== Brief ==
Retype, without any change, the lines from the line containing "#### Приоритеты для Feature Engineering" up to and including the line containing "11. **Другие признаки, которые".
........
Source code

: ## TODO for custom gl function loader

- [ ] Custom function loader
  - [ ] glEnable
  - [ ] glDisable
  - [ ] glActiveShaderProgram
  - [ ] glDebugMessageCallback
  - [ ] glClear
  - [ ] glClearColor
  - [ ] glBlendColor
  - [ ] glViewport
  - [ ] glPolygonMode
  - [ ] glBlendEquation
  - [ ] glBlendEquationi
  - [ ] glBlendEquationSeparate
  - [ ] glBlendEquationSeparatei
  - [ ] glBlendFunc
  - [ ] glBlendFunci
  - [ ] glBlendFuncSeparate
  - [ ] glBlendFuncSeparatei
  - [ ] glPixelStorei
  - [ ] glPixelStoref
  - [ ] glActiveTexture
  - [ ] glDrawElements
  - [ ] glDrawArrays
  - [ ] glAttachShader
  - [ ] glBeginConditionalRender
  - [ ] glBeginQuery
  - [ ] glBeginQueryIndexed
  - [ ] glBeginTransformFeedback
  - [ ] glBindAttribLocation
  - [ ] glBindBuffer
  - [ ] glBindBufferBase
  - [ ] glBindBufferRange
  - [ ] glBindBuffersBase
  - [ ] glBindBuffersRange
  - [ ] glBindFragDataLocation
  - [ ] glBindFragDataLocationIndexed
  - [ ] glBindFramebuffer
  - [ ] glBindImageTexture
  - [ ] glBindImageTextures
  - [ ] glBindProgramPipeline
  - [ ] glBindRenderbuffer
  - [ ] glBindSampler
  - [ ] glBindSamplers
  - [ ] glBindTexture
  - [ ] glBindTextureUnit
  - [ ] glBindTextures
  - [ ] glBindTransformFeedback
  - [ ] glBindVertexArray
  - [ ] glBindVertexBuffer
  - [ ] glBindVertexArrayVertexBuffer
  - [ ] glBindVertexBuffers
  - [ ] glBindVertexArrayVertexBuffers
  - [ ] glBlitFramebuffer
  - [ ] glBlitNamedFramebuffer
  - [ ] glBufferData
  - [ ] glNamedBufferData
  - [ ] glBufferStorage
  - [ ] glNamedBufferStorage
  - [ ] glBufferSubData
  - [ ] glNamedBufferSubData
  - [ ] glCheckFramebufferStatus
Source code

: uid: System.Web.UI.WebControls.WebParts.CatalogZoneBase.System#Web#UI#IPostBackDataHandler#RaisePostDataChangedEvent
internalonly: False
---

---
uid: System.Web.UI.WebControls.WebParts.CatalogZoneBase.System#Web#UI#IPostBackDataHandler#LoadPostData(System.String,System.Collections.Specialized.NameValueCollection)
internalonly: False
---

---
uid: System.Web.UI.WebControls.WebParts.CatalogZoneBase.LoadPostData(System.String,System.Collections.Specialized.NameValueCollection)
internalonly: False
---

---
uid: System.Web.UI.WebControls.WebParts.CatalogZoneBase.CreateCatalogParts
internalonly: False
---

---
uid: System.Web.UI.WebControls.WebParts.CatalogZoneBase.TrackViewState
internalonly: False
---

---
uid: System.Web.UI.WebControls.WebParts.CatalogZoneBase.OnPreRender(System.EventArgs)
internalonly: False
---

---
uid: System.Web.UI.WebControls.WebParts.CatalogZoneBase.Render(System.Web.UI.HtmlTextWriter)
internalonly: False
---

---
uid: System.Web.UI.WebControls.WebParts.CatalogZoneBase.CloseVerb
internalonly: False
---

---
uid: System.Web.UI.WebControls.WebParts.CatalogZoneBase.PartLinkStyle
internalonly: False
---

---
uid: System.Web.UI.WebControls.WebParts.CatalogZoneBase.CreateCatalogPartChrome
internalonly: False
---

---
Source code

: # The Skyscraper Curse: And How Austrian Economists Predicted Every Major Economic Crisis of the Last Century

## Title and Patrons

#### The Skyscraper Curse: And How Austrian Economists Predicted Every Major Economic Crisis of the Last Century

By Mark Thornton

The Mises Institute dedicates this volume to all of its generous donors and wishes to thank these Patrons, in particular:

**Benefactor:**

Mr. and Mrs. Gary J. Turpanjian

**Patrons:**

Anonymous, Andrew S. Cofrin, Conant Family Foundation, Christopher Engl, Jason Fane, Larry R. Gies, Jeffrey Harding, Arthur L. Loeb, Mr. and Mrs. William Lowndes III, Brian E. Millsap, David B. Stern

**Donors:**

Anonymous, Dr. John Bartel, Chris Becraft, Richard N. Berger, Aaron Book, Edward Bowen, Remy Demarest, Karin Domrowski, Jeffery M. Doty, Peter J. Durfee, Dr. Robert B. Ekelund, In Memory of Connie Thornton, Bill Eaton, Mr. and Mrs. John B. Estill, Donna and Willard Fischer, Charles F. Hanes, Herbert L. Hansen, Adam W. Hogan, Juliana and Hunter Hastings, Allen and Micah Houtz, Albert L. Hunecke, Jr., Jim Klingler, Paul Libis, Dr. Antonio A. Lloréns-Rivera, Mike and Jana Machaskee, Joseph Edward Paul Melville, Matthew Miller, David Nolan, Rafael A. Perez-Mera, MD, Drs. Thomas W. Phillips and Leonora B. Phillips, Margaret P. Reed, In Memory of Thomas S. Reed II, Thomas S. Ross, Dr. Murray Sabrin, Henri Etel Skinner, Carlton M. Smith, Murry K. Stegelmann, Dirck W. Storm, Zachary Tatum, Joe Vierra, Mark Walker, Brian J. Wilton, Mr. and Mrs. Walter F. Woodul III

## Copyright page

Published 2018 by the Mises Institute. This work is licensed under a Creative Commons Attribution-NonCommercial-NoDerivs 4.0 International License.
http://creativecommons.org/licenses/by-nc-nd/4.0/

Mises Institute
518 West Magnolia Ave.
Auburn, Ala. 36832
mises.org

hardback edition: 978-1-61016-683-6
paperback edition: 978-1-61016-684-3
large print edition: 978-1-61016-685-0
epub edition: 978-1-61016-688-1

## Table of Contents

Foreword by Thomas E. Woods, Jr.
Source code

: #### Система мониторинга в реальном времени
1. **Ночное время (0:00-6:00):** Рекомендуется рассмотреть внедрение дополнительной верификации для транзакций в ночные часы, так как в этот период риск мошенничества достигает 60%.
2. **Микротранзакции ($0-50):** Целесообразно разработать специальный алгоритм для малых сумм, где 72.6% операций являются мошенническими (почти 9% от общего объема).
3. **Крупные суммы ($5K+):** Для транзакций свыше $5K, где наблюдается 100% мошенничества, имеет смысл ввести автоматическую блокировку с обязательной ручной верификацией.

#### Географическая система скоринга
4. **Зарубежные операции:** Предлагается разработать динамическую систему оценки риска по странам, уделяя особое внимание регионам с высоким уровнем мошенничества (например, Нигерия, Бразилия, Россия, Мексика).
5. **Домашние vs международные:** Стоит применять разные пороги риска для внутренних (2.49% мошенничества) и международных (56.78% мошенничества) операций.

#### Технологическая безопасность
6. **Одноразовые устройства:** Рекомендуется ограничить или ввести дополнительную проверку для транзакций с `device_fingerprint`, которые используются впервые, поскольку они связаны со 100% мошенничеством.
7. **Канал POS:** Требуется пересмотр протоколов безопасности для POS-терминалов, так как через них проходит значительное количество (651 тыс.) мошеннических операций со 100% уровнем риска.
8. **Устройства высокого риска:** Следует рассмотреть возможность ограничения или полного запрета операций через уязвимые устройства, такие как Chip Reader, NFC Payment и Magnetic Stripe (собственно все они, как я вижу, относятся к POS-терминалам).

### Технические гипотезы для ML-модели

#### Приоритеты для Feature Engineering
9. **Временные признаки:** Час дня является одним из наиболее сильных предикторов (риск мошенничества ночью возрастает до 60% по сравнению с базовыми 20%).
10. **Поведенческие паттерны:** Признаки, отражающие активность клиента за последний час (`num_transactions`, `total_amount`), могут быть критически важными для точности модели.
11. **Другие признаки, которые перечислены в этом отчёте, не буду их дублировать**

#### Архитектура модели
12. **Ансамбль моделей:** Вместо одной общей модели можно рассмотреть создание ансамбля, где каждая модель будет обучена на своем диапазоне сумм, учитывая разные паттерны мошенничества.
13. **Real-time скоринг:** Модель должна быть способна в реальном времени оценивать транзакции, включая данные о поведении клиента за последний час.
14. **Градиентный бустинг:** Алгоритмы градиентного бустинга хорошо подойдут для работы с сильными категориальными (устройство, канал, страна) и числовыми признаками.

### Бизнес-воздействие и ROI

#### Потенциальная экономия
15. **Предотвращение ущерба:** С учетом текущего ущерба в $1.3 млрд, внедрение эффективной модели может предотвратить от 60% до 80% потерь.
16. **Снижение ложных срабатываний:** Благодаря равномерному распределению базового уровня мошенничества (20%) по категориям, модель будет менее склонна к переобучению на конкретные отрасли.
........
== Task response ==
#### Приоритеты для Feature Engineering
9. **Временные признаки:** Час дня является одним из наиболее сильных предикторов (риск мошенничества ночью возрастает до 60% по сравнению с базовыми 20%).
10. **Поведенческие паттерны:** Признаки, отражающие активность клиента за последний час (`num_transactions`, `total_amount`), могут быть критически важными для точности модели.
11. **Другие признаки, которые перечислены в этом отчёте, не буду их дублировать**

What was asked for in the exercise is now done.